原文:

心中有技,不如身上有技;一技傍身,不如多技压身,港产片里的说法是,周身刀,张张利。出来混,最要紧就是两个字:犀利。

一种技艺,通常不是课本上教的那些常识和通识。学好数理化,走遍天下都不怕,学多几样技艺,走遍天下谁都怕。行走江湖,武功是常识,技艺是暗器。既然学艺,就得从娃娃抓起。我小时候曾于数理化之外学习过数种技艺,主要的一种是拉小提琴,大约从小学四年级开始。当年习此艺者不独我一人,情形虽不如许多年以后举国上下凡有两只手的都学钢琴,但多少算是一种现象,至少,上海当时的情况就是这样。当时是1974年,知识青年上山下乡仍是既定国策。吾彼时知识虽然不多,身亦未及青年,然而未雨绸缪,学艺为的是一旦上了山或下了乡,根据不成文规定,凡能吹拉弹唱之革命青年,都有机会编入“毛泽东思想文艺宣传队”。逃避上山下乡不敢,借此或可逃避田间地头的农业劳动,我抓革命,促他生产,得以以比较正常的体位来鼓励面朝黄土背朝天的那些田野工作者,以无比亢奋的大珠小珠落玉盘来鼓励他人更加亢奋地汗滴禾下土。

待办事项:
a - 从含有“心中有技,不如身上有技;一技”的地方起,到“励他人更加亢奋地汗滴禾下土。”为止,把这篇谈学艺的文字重抄一遍,抄写时将“小提琴”一律改为“手风琴”。
b - 紧接这篇谈学艺的文字结尾处往下续写。

记录集:
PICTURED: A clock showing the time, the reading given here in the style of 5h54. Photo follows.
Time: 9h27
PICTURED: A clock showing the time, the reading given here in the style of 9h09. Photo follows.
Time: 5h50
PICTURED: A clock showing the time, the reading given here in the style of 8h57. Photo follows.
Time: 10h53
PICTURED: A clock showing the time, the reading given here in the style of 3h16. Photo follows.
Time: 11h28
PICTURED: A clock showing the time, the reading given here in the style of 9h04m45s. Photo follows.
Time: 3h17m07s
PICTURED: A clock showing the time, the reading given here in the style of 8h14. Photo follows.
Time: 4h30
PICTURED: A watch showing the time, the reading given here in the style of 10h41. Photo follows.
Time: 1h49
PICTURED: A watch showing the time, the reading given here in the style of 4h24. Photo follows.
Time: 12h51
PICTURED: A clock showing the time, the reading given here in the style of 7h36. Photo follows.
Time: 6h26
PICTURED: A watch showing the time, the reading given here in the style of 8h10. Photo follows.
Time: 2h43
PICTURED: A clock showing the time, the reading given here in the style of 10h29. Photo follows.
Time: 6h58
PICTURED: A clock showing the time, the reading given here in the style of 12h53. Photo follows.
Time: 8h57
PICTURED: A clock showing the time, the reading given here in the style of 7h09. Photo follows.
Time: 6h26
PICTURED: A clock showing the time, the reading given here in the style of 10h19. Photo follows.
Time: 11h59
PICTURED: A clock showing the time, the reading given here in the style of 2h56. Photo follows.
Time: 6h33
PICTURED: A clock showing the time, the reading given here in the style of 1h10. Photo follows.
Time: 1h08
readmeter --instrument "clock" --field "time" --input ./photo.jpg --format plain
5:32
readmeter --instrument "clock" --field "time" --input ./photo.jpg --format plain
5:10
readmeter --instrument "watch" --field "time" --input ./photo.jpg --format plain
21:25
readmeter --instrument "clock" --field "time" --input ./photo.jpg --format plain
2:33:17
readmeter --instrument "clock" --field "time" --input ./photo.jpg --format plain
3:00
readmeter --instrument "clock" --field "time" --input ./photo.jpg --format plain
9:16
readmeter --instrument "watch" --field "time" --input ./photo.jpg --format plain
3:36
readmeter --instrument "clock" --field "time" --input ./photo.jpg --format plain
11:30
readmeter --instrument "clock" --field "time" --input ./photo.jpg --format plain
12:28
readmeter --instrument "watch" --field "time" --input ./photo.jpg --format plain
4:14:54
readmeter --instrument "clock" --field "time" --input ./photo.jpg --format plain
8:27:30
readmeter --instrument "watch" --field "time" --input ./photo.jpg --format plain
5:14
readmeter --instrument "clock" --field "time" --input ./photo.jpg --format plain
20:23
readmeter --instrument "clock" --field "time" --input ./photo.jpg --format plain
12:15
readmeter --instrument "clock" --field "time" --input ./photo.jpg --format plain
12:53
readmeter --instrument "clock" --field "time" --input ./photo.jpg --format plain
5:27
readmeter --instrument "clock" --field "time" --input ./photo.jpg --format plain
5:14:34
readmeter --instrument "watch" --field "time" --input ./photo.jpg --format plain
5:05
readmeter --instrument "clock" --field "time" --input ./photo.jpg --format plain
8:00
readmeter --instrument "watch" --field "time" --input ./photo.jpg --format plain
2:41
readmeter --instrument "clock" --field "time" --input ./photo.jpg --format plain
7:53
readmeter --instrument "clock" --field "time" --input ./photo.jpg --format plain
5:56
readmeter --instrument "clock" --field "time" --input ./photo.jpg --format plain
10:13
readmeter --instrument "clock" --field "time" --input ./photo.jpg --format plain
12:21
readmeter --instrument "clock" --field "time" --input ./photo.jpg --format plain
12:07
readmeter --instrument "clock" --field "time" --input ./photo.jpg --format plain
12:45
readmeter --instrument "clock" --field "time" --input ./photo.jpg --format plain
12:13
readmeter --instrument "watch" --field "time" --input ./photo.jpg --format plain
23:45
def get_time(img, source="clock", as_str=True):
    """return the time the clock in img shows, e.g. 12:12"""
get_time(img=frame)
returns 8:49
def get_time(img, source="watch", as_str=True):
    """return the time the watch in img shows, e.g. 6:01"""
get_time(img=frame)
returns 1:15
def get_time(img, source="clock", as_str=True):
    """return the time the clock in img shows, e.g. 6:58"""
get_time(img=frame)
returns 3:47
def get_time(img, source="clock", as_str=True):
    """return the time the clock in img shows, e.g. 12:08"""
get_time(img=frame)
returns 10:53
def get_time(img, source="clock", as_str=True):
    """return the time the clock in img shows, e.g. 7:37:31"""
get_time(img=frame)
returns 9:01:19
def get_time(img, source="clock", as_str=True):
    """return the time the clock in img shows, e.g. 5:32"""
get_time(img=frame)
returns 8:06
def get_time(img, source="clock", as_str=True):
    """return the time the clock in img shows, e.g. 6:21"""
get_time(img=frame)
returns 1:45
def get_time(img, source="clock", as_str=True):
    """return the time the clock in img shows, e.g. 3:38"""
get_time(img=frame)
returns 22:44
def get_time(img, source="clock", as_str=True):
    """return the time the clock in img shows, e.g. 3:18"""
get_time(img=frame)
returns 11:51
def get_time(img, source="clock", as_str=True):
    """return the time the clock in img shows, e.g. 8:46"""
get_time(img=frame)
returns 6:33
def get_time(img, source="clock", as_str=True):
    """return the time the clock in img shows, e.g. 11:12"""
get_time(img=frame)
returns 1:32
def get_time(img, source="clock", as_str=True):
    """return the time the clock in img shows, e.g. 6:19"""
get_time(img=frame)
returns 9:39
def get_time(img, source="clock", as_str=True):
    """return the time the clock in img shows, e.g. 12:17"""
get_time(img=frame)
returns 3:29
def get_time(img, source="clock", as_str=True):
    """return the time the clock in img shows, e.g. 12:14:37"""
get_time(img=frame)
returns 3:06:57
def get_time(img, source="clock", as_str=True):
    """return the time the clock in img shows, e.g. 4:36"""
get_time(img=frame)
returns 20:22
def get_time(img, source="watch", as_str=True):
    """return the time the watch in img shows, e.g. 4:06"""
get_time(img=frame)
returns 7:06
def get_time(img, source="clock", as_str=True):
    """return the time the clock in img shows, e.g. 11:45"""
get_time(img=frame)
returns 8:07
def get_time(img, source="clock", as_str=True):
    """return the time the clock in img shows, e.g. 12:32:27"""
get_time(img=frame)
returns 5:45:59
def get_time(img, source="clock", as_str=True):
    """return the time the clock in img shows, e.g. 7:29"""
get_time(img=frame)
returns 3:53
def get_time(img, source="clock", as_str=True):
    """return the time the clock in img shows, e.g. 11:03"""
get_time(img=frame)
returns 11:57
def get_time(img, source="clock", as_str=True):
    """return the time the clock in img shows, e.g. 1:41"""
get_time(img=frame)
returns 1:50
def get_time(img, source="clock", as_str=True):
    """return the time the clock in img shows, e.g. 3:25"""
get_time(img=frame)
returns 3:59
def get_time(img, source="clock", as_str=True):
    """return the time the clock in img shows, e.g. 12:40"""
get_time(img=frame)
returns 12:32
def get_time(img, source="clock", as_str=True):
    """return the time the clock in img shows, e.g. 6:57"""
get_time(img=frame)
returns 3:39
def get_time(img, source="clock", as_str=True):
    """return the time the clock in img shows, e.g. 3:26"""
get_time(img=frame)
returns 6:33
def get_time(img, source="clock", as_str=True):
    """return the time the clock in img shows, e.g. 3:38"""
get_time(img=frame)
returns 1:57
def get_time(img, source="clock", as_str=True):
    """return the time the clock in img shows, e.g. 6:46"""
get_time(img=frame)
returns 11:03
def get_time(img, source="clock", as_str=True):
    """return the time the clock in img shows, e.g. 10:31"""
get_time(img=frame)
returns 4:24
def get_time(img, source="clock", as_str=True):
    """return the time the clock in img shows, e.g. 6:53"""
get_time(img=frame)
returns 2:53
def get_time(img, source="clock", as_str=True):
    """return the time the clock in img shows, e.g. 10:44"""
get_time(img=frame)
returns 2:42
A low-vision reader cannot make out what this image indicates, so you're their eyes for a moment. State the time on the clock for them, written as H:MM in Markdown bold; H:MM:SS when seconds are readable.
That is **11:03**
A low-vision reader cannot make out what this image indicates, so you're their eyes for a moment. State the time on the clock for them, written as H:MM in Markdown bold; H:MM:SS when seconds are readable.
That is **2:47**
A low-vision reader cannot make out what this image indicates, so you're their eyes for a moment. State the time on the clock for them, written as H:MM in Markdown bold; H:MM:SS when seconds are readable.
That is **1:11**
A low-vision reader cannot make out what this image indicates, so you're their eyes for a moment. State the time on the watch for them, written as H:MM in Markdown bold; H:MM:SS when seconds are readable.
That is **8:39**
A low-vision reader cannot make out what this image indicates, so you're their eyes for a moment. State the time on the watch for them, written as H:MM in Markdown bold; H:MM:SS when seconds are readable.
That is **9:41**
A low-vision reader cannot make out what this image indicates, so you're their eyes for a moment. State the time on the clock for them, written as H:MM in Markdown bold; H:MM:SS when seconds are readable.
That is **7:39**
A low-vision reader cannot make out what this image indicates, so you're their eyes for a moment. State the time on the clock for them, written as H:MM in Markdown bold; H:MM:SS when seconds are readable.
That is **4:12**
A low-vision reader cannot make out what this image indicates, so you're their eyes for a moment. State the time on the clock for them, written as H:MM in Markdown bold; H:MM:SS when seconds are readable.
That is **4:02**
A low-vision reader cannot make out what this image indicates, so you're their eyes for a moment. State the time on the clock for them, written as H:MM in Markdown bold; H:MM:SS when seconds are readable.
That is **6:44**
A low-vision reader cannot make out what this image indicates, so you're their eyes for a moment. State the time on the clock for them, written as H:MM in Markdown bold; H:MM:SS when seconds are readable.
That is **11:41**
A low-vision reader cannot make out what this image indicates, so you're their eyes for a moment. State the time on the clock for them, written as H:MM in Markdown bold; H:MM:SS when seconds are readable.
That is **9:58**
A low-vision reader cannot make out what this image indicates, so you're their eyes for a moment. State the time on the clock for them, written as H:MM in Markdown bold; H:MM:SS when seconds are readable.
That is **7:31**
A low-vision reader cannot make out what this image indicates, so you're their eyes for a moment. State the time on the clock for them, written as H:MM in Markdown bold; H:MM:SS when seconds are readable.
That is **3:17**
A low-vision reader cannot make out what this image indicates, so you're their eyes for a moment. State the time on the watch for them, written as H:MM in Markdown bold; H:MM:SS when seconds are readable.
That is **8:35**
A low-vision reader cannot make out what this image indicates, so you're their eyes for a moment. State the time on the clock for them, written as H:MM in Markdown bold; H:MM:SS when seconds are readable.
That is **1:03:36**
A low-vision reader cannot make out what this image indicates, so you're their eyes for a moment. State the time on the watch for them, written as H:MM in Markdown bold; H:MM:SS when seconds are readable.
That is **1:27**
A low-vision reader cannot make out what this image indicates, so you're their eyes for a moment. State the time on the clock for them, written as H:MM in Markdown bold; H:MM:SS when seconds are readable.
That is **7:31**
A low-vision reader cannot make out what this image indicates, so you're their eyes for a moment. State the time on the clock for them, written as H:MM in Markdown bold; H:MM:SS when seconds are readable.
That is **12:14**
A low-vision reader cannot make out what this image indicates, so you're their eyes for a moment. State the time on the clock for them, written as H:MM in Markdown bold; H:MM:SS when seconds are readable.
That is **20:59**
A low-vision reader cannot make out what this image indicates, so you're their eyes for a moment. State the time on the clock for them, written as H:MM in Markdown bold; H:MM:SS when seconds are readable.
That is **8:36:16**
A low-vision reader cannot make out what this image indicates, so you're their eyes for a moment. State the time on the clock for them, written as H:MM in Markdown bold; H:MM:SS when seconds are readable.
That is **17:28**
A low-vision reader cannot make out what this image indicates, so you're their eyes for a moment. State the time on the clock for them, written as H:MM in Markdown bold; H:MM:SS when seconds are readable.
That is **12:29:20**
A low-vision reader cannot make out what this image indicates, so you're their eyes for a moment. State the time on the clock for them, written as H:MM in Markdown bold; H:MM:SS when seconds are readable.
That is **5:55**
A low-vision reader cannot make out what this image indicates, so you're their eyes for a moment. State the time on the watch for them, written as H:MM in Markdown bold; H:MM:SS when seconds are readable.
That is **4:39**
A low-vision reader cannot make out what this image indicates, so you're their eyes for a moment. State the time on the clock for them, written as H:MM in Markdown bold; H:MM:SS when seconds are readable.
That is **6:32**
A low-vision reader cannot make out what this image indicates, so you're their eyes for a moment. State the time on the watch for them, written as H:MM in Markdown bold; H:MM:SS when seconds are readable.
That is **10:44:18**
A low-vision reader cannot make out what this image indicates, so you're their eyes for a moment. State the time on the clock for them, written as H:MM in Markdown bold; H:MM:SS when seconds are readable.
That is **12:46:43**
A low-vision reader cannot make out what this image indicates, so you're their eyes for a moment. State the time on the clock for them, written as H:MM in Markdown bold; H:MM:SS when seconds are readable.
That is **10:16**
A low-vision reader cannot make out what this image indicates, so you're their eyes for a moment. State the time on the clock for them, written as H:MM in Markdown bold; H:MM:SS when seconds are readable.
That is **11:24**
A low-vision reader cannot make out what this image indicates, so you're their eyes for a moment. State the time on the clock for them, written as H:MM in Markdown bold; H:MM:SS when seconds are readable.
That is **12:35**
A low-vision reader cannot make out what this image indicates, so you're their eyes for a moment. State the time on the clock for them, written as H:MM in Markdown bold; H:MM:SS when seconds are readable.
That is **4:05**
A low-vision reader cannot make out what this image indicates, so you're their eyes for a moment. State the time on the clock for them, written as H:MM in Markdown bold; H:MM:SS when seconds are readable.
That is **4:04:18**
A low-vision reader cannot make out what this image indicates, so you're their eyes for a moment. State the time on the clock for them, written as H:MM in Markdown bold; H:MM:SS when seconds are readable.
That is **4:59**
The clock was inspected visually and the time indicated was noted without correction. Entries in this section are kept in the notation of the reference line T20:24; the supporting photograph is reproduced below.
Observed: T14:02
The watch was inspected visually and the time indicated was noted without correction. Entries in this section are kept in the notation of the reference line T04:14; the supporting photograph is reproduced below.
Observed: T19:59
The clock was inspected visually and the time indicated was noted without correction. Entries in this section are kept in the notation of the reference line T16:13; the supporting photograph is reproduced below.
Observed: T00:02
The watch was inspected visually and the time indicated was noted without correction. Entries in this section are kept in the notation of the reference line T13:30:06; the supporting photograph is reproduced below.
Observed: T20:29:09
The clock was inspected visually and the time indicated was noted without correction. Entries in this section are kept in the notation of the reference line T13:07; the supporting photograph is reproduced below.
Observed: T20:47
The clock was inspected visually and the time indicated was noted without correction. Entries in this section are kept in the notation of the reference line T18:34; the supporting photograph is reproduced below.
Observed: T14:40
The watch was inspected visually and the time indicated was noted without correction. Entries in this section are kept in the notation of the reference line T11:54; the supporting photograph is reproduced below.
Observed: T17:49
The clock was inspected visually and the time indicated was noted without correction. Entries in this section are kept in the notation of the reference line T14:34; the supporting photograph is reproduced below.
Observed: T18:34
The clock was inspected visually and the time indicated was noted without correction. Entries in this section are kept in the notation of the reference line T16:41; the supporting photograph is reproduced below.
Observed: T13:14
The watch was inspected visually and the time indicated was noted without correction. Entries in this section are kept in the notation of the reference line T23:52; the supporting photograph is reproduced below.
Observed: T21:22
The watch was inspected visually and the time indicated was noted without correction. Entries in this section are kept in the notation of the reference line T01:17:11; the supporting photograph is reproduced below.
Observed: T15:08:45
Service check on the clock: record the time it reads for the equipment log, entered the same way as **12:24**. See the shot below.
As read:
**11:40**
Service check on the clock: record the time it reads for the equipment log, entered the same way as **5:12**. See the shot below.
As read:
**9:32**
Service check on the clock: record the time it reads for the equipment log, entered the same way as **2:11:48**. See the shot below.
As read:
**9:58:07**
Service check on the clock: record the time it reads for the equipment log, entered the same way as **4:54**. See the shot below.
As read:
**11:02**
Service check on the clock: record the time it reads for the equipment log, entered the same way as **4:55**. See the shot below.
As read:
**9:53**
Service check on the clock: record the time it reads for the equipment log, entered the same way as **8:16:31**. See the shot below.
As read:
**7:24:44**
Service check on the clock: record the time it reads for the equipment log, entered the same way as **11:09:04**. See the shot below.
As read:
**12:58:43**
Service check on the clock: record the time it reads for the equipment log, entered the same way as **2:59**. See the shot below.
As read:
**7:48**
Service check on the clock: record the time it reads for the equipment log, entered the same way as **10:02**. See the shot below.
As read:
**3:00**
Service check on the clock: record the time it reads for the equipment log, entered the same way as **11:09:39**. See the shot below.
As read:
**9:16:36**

最终结果:
a -
心中有技,不如身上有技;一技傍身,不如多技压身,港产片里的说法是,周身刀,张张利。出来混,最要紧就是两个字:犀利。

一种技艺,通常不是课本上教的那些常识和通识。学好数理化,走遍天下都不怕,学多几样技艺,走遍天下谁都怕。行走江湖,武功是常识,技艺是暗器。既然学艺,就得从娃娃抓起。我小时候曾于数理化之外学习过数种技艺,主要的一种是拉手风琴,大约从小学四年级开始。当年习此艺者不独我一人,情形虽不如许多年以后举国上下凡有两只手的都学钢琴,但多少算是一种现象,至少,上海当时的情况就是这样。当时是1974年,知识青年上山下乡仍是既定国策。吾彼时知识虽然不多,身亦未及青年,然而未雨绸缪,学艺为的是一旦上了山或下了乡,根据不成文规定,凡能吹拉弹唱之革命青年,都有机会编入“毛泽东思想文艺宣传队”。逃避上山下乡不敢,借此或可逃避田间地头的农业劳动,我抓革命,促他生产,得以以比较正常的体位来鼓励面朝黄土背朝天的那些田野工作者,以无比亢奋的大珠小珠落玉盘来鼓励他人更加亢奋地汗滴禾下土。

b -
三年后,上山下乡人亡政息,知识青年考大学成为最新既定国策。在某种意义上,高考也是另一种形式的上山下乡,同样都是没有选择,非办不可之事。因此,全上海市( 除专业团体之外 )的琴声戛然而止,学艺立马歇菜。

小提琴之前,我还和同学们同学过另一种更牛×的技艺:防核武器,即“当遭受原子弹或氢弹袭击时如何迅速有效地保护自己及他人?